Music Features Willie Nelson
Paste Review of the Day: Willie Nelson – God’s Problem Child

In a youth-obsessed world, God’s Problem Child flies in convention’s face. On the languishing title track, penned by Jamey Johnson and swamp rocker Tony Joe White, Willie Nelson enlists the song’s co-writers and Leon Russell to consider living on one’s own time and terms. Inhabiting the song as wizened elders who’ve stripped off false standards to find peace and redemption, they sound ragged and resolved as an acoustic blues guitar wrestles the melody on the bridge and Mickey Raphael’s harmonica rises like so much heat.

Turning 84 on April 29, Willie Nelson—like Tony Bennett—is one of pop culture’s few reining icons who remain creatively engaged. Beating Streisand for 2017’s Best Traditional Pop Vocal Album Grammy for Summertime: Willie Nelson Sings Gershwin, the red headed stranger returns to more familiar territory on GPC. A consideration of aging, loss and engaging the world from that lived in perspective, it feels like Nelson’s personal state of the union.

Sifting the seeds and stems of lost love, disappointment and mortality, Nelson’s slightly out of time, note-stretching voice is porous, yet strong on the somber “True Love.” Belying the saccharine title, the spare arrangement moves beneath his clear-eyed assessment of how hard, yet wonderful, love is.

That theme also permeates the Spanish-leaning “A Woman’s Love,” slightly noir and fairly erotic, and the more straightforward country lope “Your Memory Has A Mind of Its Own.” For Nelson, romantic love remains the most powerful and elusive aspect of life no matter the age.

That honesty gives God’s Problem Child heft. Writing seven of the 13 songs with producer Buddy Cannon, known for his work from Vern Gosdin’s seminal Chiseled in Stone to Alison Krauss’ brand new Windy City, and curating the rest from friends, the cohesion suggests Nelson is clear-eyed about his place along this mortal coil. The largely gut string guitar, accordion and steel-drenched “It Gets Easier” is sublime straight country that seems an almost perfect wedding song. Perfect, until a closer listen reveals the superstar telling people “but not today.”

Given information
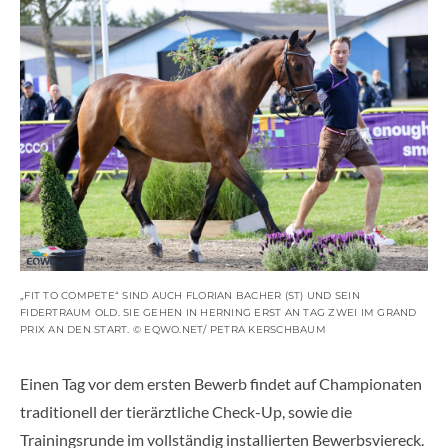
„FIT TO COMPETE“ SIND AUCH FLORIAN BACHER (ST) UND SEIN
FIDERTRAUM OLD. SIE GEHEN IN HERNING ERST AN TAG ZWEI IM GRAND
PRIX AN DEN START. © EQWO.NET/ PETRA KERSCHBAUM
Einen Tag vor dem ersten Bewerb findet auf Championaten
traditionell der tierärztliche Check-Up, sowie die
Trainingsrunde im vollständig installierten Bewerbsviereck.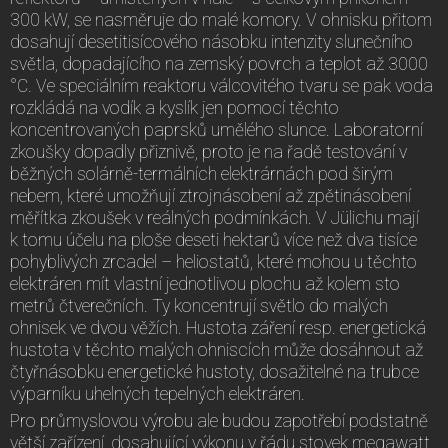
300 kW, se nasměruje do malé komory. V ohnisku přitom
dosahují desetitisícového násobku intenzity slunečního
světla, dopadajícího na zemský povrch a teplot až 3000
°C. Ve speciálním reaktoru válcovitého tvaru se pak voda
rozkládá na vodík a kyslík jen pomocí těchto
koncentrovaných paprsků umělého slunce. Laboratorní
zkoušky dopadly přiznivě, proto je na řadě testování v
běžných solárně-termálních elektrárnách pod širým
nebem, které umožňují ztrojnásobení až zpětinásobení
měřítka zkoušek v reálných podmínkách. V Jülichu mají
k tomu účelu na ploše deseti hektarů více než dva tisíce
pohyblivých zrcadel – heliostatů, které mohou u těchto
elektráren mít vlastní jednotlivou plochu až kolem sto
metrů čtverečních. Ty koncentrují světlo do malých
ohnisek ve dvou věžích. Hustota záření resp. energetická
hustota v těchto malých ohniscích může dosáhnout až
čtyřnásobku energetické hustoty, dosažitelné na trubce
výparníku uhelných tepelných elektráren.
Pro průmyslovou výrobu ale budou zapotřebí podstatně
větší zařízení, dosahující výkonu v řádu stovek megawatt.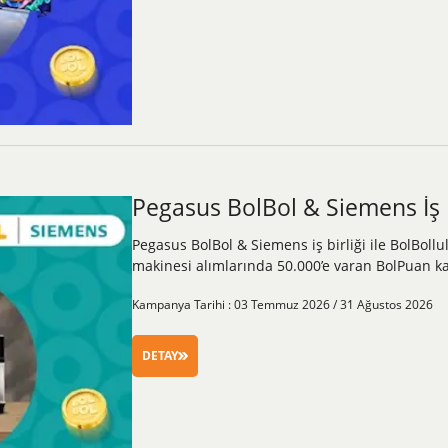
Pegasus BolBol & Siemens İş B
Pegasus BolBol & Siemens iş birliği ile BolBollu
makinesi alımlarında 50.000’e varan BolPuan k
Kampanya Tarihi : 03 Temmuz 2026 / 31 Ağustos 2026
DETAY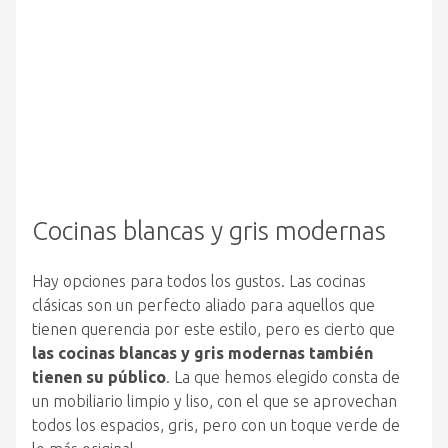
Cocinas blancas y gris modernas
Hay opciones para todos los gustos. Las cocinas
clásicas son un perfecto aliado para aquellos que
tienen querencia por este estilo, pero es cierto que
las cocinas blancas y gris modernas también
tienen su público
. La que hemos elegido consta de
un mobiliario limpio y liso, con el que se aprovechan
todos los espacios, gris, pero con un toque verde de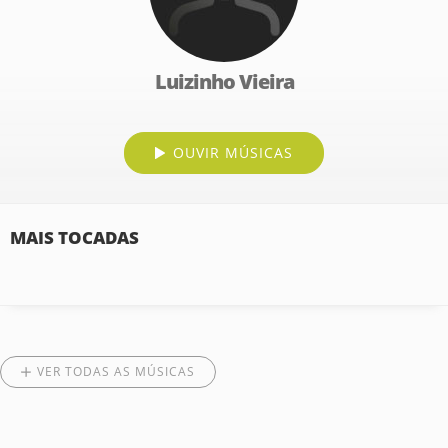
Luizinho Vieira
OUVIR MÚSICAS
MAIS TOCADAS
VER TODAS AS MÚSICAS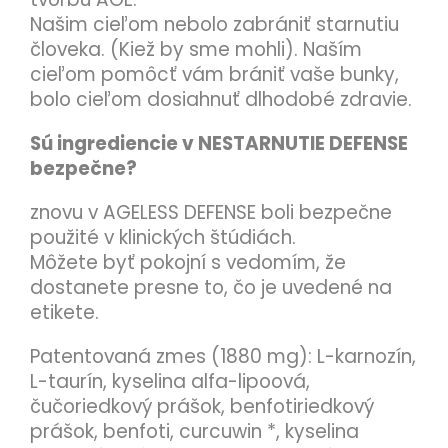
Našim cieľom nebolo zabrániť starnutiu
človeka. (Kiež by sme mohli). Naším
cieľom pomôcť vám brániť vaše bunky,
bolo cieľom dosiahnuť dlhodobé zdravie.
Sú ingrediencie
v NESTARNUTIE DEFENSE
bezpečne?
znovu v AGELESS DEFENSE boli bezpečne
použité v klinických štúdiách.
Môžete byť pokojní s vedomím, že
dostanete presne to, čo je uvedené na
etikete.
Patentovaná zmes (1880 mg): L-karnozín,
L-taurín, kyselina alfa-lipoová,
čučoriedkový prášok, benfotiriedkový
prášok, benfoti, curcuwin *, kyselina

Your goal
Pick up the Willie Nelson album review that comes before the listing and write on from its final sentence.

Response to the task
Inspired partially by Merle Haggard’s death, memorialized through Gary Nicholson’s “He Won’t Ever Be Gone” which considers Hag’s workingman’s truth, these dead-eye assessments of life near its end cut to the quick. Kris Kristofferson vet Donnie Fritts and Lenny LeBlanc provide an over-the-shoulder assessment on the lean “Old Timer,” while the jaunty mid-80s’s retro country “Little House on the Hill” provides a white picket fence bit of nostalgia from Cannon’s 92-year old mother Lyndel Rhodes.

All is not dour. The man who’s teamed with Snoop Dogg for “Roll Me Up and Smoke Me When I Die” takes on political science and post-election peace of mind with “Delete and Fast Forward.” But the train-boogie, harmonica blast riveted “Still Not Dead” lets Nelson’s wit run free. Flicking off his advanced age and specific death hoax stories, Nelson sings, “The internet said I had passed away/If I died, I wasn’t dead to stay,” admonishing “the gardener didn’t find me that-a way” and urging, “please don’t bury me, I’ve got a show to play.”

Nelson lives to play. Until he’s called home, it’s a safe bet the music is going to keep coming. If it’s the quality of God’s Problem Child, it will be as vital as anything he’s done.